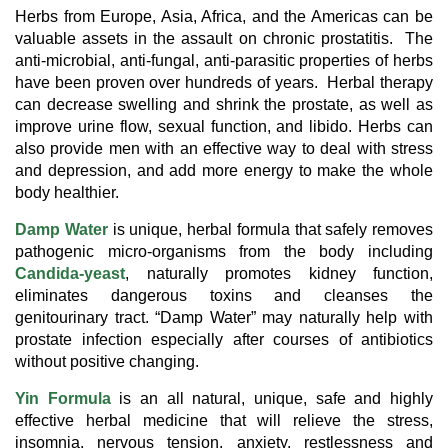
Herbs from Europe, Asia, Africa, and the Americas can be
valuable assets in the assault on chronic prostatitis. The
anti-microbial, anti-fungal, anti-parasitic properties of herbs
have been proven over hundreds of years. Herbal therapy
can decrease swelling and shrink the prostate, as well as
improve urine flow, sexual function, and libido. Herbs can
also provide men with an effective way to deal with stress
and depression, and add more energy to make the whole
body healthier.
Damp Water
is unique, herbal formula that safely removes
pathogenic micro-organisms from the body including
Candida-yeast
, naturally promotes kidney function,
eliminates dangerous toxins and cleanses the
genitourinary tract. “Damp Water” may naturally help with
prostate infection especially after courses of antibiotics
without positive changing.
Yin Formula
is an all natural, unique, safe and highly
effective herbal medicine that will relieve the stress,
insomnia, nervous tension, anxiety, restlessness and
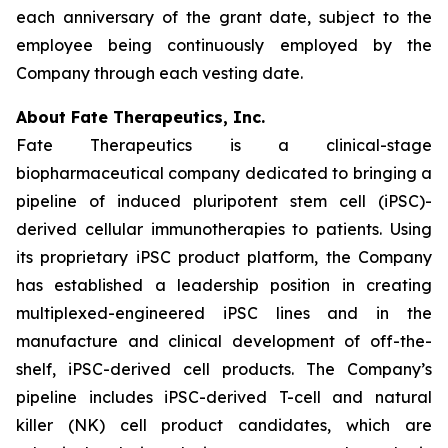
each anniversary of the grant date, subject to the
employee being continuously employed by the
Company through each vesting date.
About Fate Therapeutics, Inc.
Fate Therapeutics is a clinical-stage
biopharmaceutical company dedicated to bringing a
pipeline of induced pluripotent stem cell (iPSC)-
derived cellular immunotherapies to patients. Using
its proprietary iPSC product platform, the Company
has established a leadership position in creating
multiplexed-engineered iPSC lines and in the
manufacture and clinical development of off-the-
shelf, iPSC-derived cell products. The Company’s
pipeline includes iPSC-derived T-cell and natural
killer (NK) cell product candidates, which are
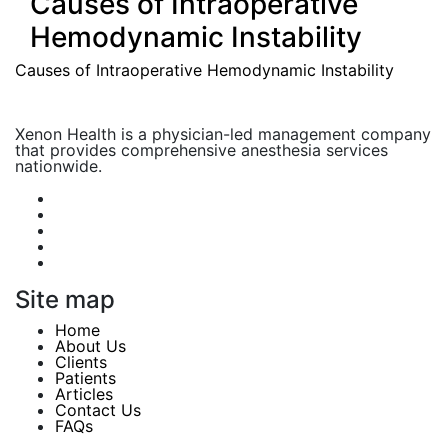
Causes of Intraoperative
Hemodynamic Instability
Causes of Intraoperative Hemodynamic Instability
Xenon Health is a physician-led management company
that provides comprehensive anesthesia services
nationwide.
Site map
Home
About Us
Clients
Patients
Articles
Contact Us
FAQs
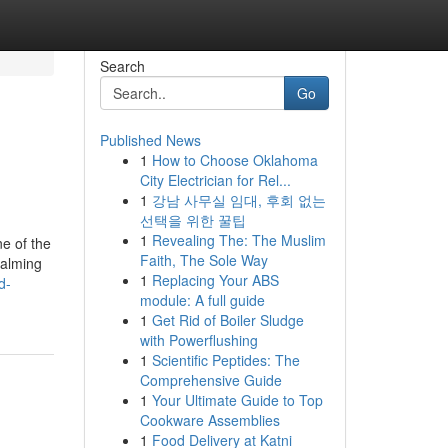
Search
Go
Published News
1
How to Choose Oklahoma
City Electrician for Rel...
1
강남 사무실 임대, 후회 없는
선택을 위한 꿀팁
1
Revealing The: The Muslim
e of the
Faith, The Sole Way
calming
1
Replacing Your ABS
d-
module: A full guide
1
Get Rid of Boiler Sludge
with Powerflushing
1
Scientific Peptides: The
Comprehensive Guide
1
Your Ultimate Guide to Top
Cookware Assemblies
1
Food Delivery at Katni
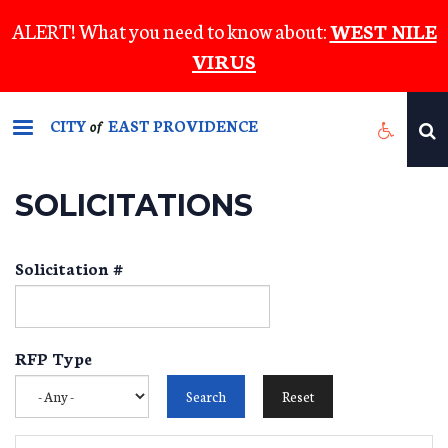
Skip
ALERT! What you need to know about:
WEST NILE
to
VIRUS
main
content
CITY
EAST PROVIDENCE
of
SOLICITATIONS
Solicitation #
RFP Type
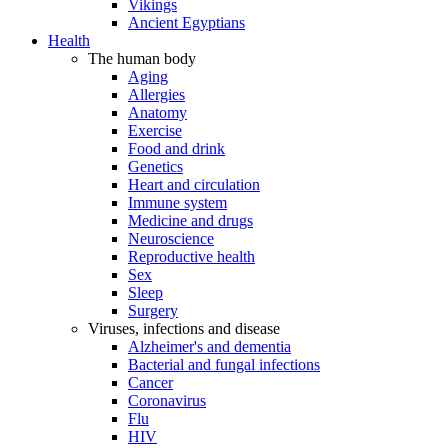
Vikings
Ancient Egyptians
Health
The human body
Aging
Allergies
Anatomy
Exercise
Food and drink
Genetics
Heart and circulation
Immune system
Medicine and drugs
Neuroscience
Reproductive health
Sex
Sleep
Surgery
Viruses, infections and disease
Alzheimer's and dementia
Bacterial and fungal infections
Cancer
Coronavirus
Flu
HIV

▸ **Work item**: Looking at the records above, say how many lines hold the string "Damp". Write nothing but the number.

▸ **Reply to the exercise**: 2